Nessuna attività difensiva è stata svolta da parte intimata.

Motivi della decisione

1. Con il primo motivo di ricorso si denuncia nullità del procedimento in relazione all’art. 360 cod. proc. civ., n. 4, per violazione del disposto degli artt. 616 e 618 cod. proc. civ.. Al riguardo parte ricorrente – premesso che il L. aveva proposto sia contestazioni di tipo formale (deducendo la mancanza di formula esecutiva), sia contestazioni di tipo sostanziale (allegando l’insequestrabilità del fondo pensionistico) costituenti, rispettivamente, materia di opposizione ex artt. 617 e 615 cod. proc. civ. – lamenta la nullità dell’ordinanza impugnata per aver accolto l’opposizione senza l’instaurazione del processo di cognizione ordinaria.

2. Con il secondo motivo di ricorso si denuncia violazione o falsa applicazione del D.Lgs. n. 252 del 2005, art. 11, comma 10 e dell’art. 2117 cod. civ. in comb. disp. con l’art. 545 cod. proc. civ. (art. 360 cod. proc. civ., n. 3). Al riguardo parte ricorrente deduce che, in forza della norma di cui all’art. 11 cit., i crediti conseguenti al riscatto totale dei versamenti effettuati in favore di fondi pensione non sono soggetti a vincolo di sequestrabilità, derogando la norma speciale alla disposizione del codice civile.

3. Il ricorso è inammissibile perchè proposto contro un provvedimento che in alcun modo può essere qualificato sentenza agli effetti dell’art. 111 Cost., comma 7.

Invero costituisce ius receptum che sono impugnabili con ricorso straordinario per Cassazione, i provvedimenti pronunciati dagli organi giurisdizionali, che, sebbene non qualificati dalla legge come sentenze, hanno natura di decisione, perchè giudicano in ordine a situazioni di diritto sostanziale delle parti e, perciò, presentano attitudine alla formazione del giudicato, e sono definitivi, nel senso di non essere soggetti secondo la legge a riesame, nè da parte del giudice che li ha emessi, nè da parte di altro giudice.

La soluzione della questione postula, evidentemente, il concetto di sentenza in senso sostanziale, nel quale rientrano – secondo un principio consolidato nella giurisprudenza di questa Corte – tutti i provvedimenti pronunciati dagli organi giurisdizionali, che, sebbene non qualificati dalla legge come sentenze, hanno natura di decisione, perchè giudicano in ordine a situazioni di diritto sostanziale delle parti e perciò presentano attitudine alla formazione del giudicato.

Invero, al fine di stabilire se un provvedimento abbia natura di ordinanza o di sentenza, e sia, quindi, soggetto ai mezzi di impugnazione previsti per le sentenze, occorre aver riguardo non già alla sua forma esteriore e alla qualificazione attribuitagli dal giudice che lo ha emesso, ma agli effetti giuridici che è destinato a produrre.

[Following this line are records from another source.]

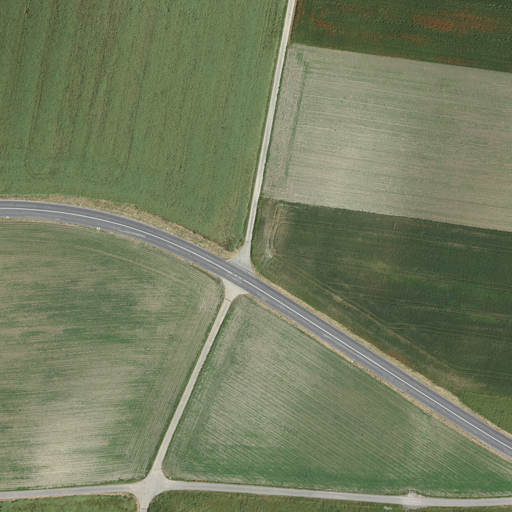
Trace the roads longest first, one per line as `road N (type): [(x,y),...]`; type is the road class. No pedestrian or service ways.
road 1 (track): [(511,500),(146,486),(0,495)]
road 2 (secondary): [(511,448),(238,276)]
road 3 (unclassified): [(291,0),(238,276)]
road 4 (track): [(238,276),(141,511)]
road 5 (secondary): [(238,276),(117,223),(0,208)]
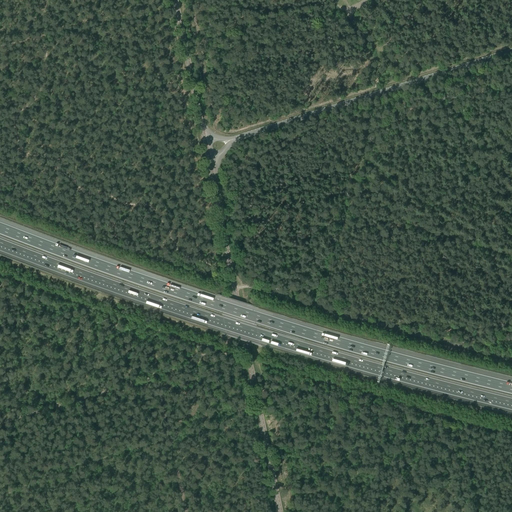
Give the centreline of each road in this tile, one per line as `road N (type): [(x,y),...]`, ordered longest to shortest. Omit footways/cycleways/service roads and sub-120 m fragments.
road 1 (motorway): [(0,244),(257,334),(511,404)]
road 2 (motorway): [(511,386),(295,329),(0,228)]
road 3 (track): [(511,44),(228,132),(215,124),(190,0)]
road 4 (unknown): [(0,46),(43,43),(44,79),(14,120),(20,153),(42,154),(86,192),(150,205),(177,251),(233,283)]
road 5 (secondary): [(279,511),(210,170)]
road 6 (unclassified): [(234,138),(511,50)]
road 7 (track): [(155,370),(0,422)]
road 8 (track): [(185,511),(155,370)]
road 9 (secondary): [(202,133),(175,0)]
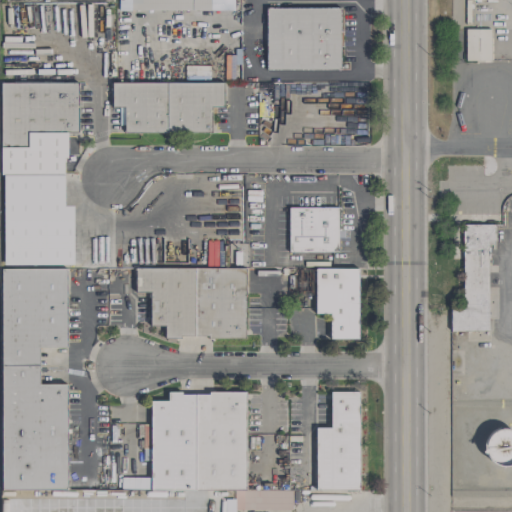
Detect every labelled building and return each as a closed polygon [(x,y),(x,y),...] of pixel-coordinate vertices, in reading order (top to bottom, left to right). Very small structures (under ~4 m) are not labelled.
[(340,70),(340,8),(266,8),(266,71),(340,70)] [(490,30),(465,29),(464,61),(490,62),(490,30)] [(72,265),(72,206),(63,206),(63,158),(67,158),(66,133),(77,133),(77,83),(1,83),(2,266),(72,265)] [(124,133),(211,134),(211,108),(223,108),(223,83),(111,83),(111,108),(124,108),(124,133)] [(337,208),(288,208),(288,253),(338,253),(337,208)] [(450,331),(487,332),(488,242),(495,242),(495,225),(462,225),(461,309),(450,309),(450,331)] [(245,269),(135,268),(134,293),(149,293),(149,327),(164,327),(164,338),(244,339),(245,269)] [(358,269),(315,269),(314,314),(329,314),(329,339),(357,340),(358,269)] [(0,490),(66,491),(66,385),(38,385),(38,348),(66,348),(66,270),(1,270),(0,490)] [(358,392),(329,393),(330,428),(315,428),(316,491),(358,491),(358,392)] [(150,492),(245,491),(245,393),(169,394),(169,401),(150,401),(150,492)] [(507,465),(511,464),(511,430),(506,428),(500,429),(495,432),(491,436),(488,441),(487,447),(488,452),(491,458),(495,462),(500,464),(507,465)] [(291,492),(261,492),(261,499),(244,499),(244,510),(292,509),(291,492)]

Sotto tale profilo il provvedimento non ha il carattere della decisorietà e della definitività quando la pronuncia spieghi i suoi effetti solo sul piano processuale, producendo la sua efficacia soltanto all’interno del processo, con la conseguenza che, in tali casi, non è suscettibile di impugnazione innanzi al giudice di grado superiore (cfr. Cass. 3 agosto 2001, n. 10731).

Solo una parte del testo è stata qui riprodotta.